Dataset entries

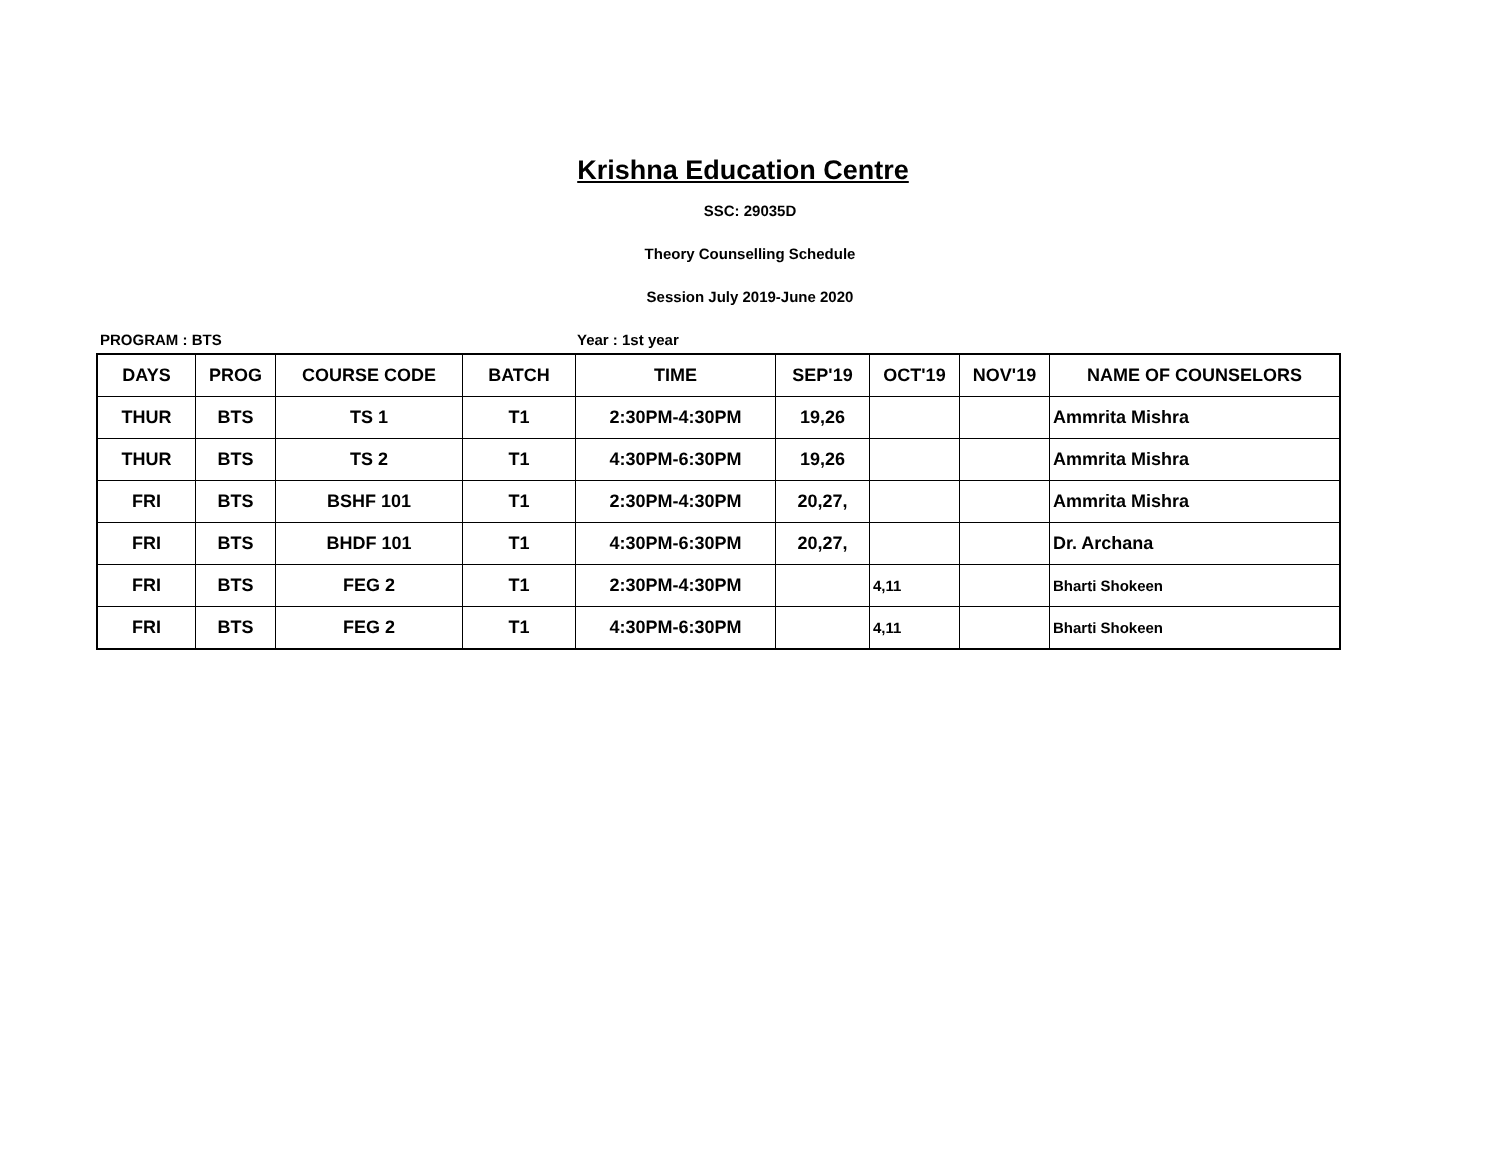Krishna Education Centre
SSC: 29035D
Theory Counselling Schedule
Session July 2019-June 2020
PROGRAM : BTS Year : 1st year
| DAYS | PROG | COURSE CODE | BATCH | TIME | SEP'19 | OCT'19 | NOV'19 | NAME OF COUNSELORS |
| --- | --- | --- | --- | --- | --- | --- | --- | --- |
| THUR | BTS | TS 1 | T1 | 2:30PM-4:30PM | 19,26 | | | Ammrita Mishra |
| THUR | BTS | TS 2 | T1 | 4:30PM-6:30PM | 19,26 | | | Ammrita Mishra |
| FRI | BTS | BSHF 101 | T1 | 2:30PM-4:30PM | 20,27, | | | Ammrita Mishra |
| FRI | BTS | BHDF 101 | T1 | 4:30PM-6:30PM | 20,27, | | | Dr. Archana |
| FRI | BTS | FEG 2 | T1 | 2:30PM-4:30PM | | 4,11 | | Bharti Shokeen |
| FRI | BTS | FEG 2 | T1 | 4:30PM-6:30PM | | 4,11 | | Bharti Shokeen |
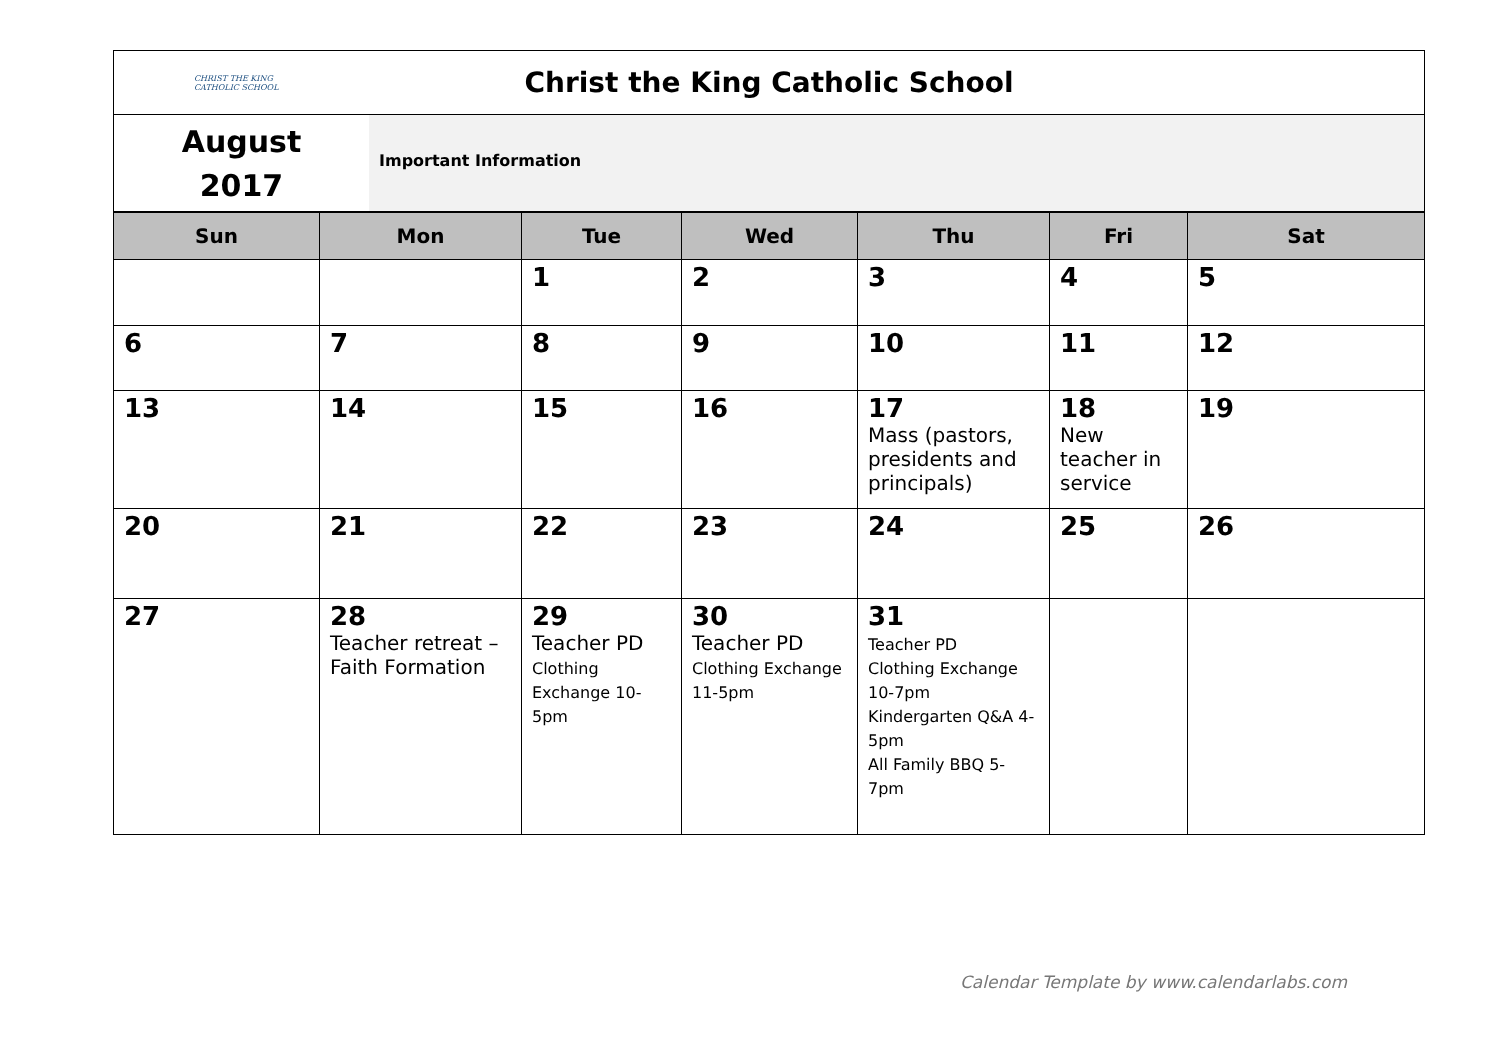CHRIST THE KING CATHOLIC SCHOOL
Christ the King Catholic School
August
2017
Important Information
| Sun | Mon | Tue | Wed | Thu | Fri | Sat |
| --- | --- | --- | --- | --- | --- | --- |
| | | 1 | 2 | 3 | 4 | 5 |
| 6 | 7 | 8 | 9 | 10 | 11 | 12 |
| 13 | 14 | 15 | 16 | 17 Mass (pastors, presidents and principals) | 18 New teacher in service | 19 |
| 20 | 21 | 22 | 23 | 24 | 25 | 26 |
| 27 | 28 Teacher retreat – Faith Formation | 29 Teacher PD Clothing Exchange 10-5pm | 30 Teacher PD Clothing Exchange 11-5pm | 31 Teacher PD Clothing Exchange 10-7pm Kindergarten Q&A 4-5pm All Family BBQ 5-7pm | | |
Calendar Template by www.calendarlabs.com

**WHAT IS NEEDED:**
An exact copy of the entries above, with no pictures, is the required answer.

**COMPLETED TASK:**
Krishna Education Centre
SSC: 29035D
Theory Counselling Schedule
Session July 2019-June 2020
PROGRAM : BTS Year : 1st year
| DAYS | PROG | COURSE CODE | BATCH | TIME | SEP'19 | OCT'19 | NOV'19 | NAME OF COUNSELORS |
| --- | --- | --- | --- | --- | --- | --- | --- | --- |
| THUR | BTS | TS 1 | T1 | 2:30PM-4:30PM | 19,26 | | | Ammrita Mishra |
| THUR | BTS | TS 2 | T1 | 4:30PM-6:30PM | 19,26 | | | Ammrita Mishra |
| FRI | BTS | BSHF 101 | T1 | 2:30PM-4:30PM | 20,27, | | | Ammrita Mishra |
| FRI | BTS | BHDF 101 | T1 | 4:30PM-6:30PM | 20,27, | | | Dr. Archana |
| FRI | BTS | FEG 2 | T1 | 2:30PM-4:30PM | | 4,11 | | Bharti Shokeen |
| FRI | BTS | FEG 2 | T1 | 4:30PM-6:30PM | | 4,11 | | Bharti Shokeen |
CHRIST THE KING CATHOLIC SCHOOL
Christ the King Catholic School
August
2017
Important Information
| Sun | Mon | Tue | Wed | Thu | Fri | Sat |
| --- | --- | --- | --- | --- | --- | --- |
| | | 1 | 2 | 3 | 4 | 5 |
| 6 | 7 | 8 | 9 | 10 | 11 | 12 |
| 13 | 14 | 15 | 16 | 17 Mass (pastors, presidents and principals) | 18 New teacher in service | 19 |
| 20 | 21 | 22 | 23 | 24 | 25 | 26 |
| 27 | 28 Teacher retreat – Faith Formation | 29 Teacher PD Clothing Exchange 10-5pm | 30 Teacher PD Clothing Exchange 11-5pm | 31 Teacher PD Clothing Exchange 10-7pm Kindergarten Q&A 4-5pm All Family BBQ 5-7pm | | |
Calendar Template by www.calendarlabs.com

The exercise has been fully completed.